We, like the now Mrs. Plum (congratulations!), also purchased those little nests from William Sonoma. They were having a sale, so we snatched them up and bought a poop-ton. Actually W-S tried to screw us and told us we could not have them for the sale price in a little formal letter they sent us in the mail. Mr. GB called in hurry and after being denied a bunch of times for the sale price at which we purchased the nests at, he was transferred to a supervisor and immediately given the correct price. While this was annoying, +1 for W-S customer service for giving us the advertised price with not too much nudging. I don't know why, but I've come to expect the worst possible service from anyone these days. I feel abused.
However, unlike my smarter fellow bee, I didn't think too much of what was going to go into the nests, so we're here with a lot of nests and nothing to go in them. I thought of maybe putting jordan almonds in them, but honestly, I hate jordan almonds. No offense to anyone who uses them, but I'm a militant anti-nut (despite being one myself) and think that covering a nut in what would otherwise be well used sugar is a sin. You'd see me at the wedding table with a plate of soggy nuts after chipping and sucking the coating off and spitting them back out. It's attractive, I know - but it's my wedding and if I want to suck the nuts and spit them out, you are still obligated to tell me I'm gorgeous and that I'm glowing. Even with that piece of almond skin stuck to my upper lip, dammit.

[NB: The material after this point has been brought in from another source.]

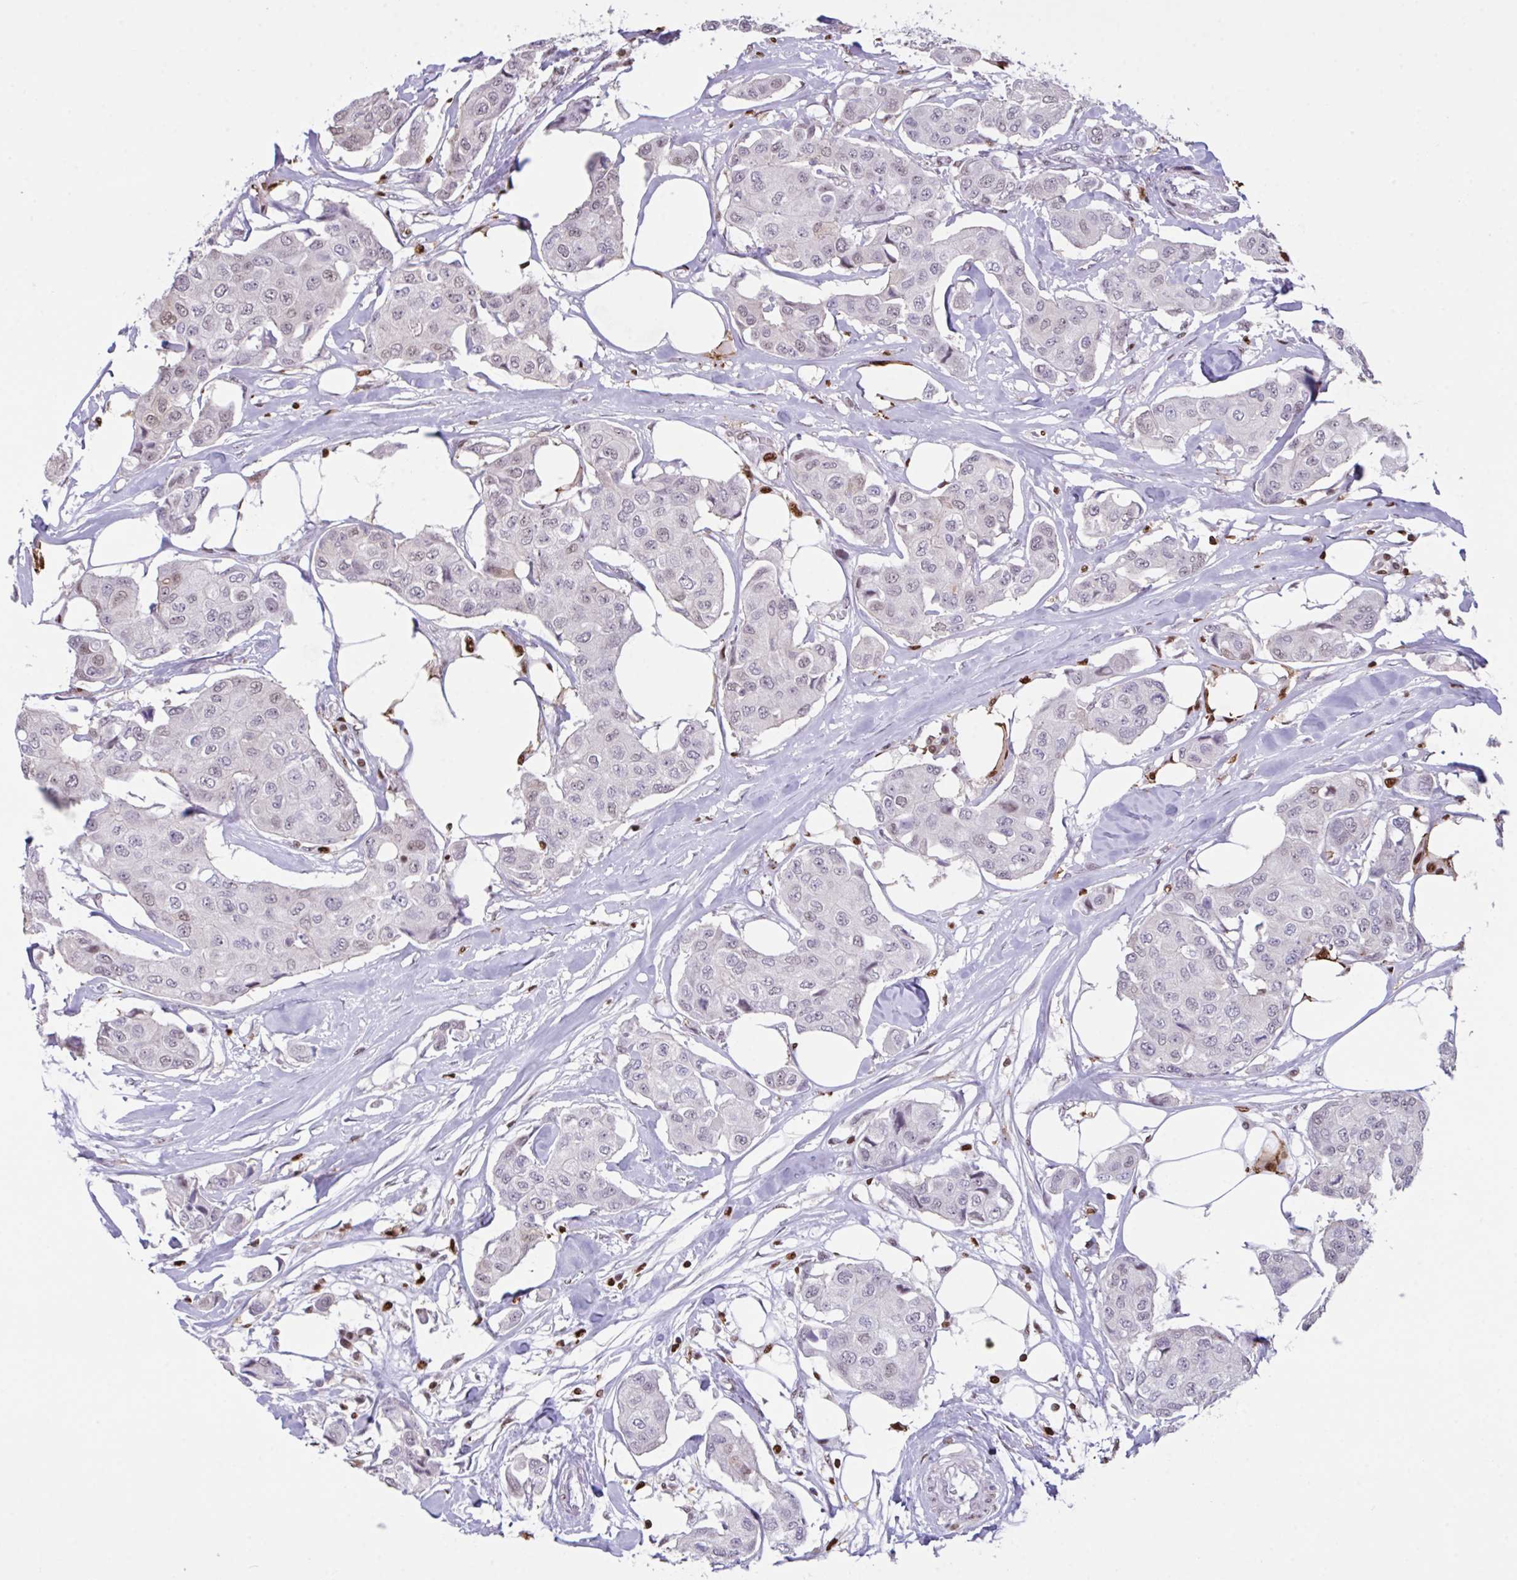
{"staining": {"intensity": "weak", "quantity": "<25%", "location": "nuclear"}, "tissue": "breast cancer", "cell_type": "Tumor cells", "image_type": "cancer", "snomed": [{"axis": "morphology", "description": "Duct carcinoma"}, {"axis": "topography", "description": "Breast"}, {"axis": "topography", "description": "Lymph node"}], "caption": "Immunohistochemical staining of human breast cancer (intraductal carcinoma) shows no significant staining in tumor cells. (DAB (3,3'-diaminobenzidine) immunohistochemistry (IHC) with hematoxylin counter stain).", "gene": "BTBD10", "patient": {"sex": "female", "age": 80}}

So save me - save me from having to endure looks of mild disgust while people stare at my wet-nut covered plate while they force out a fake compliment, vurping a little into their mouths. There is little chance that my clumsy ass won't inevitably drool some straight onto my dress, and in a dog like body-shake, all over Mr. GB and some guests. Is there any way to get cute egg chocolates without offering my first born to the Easter Bunny to make early deliveries?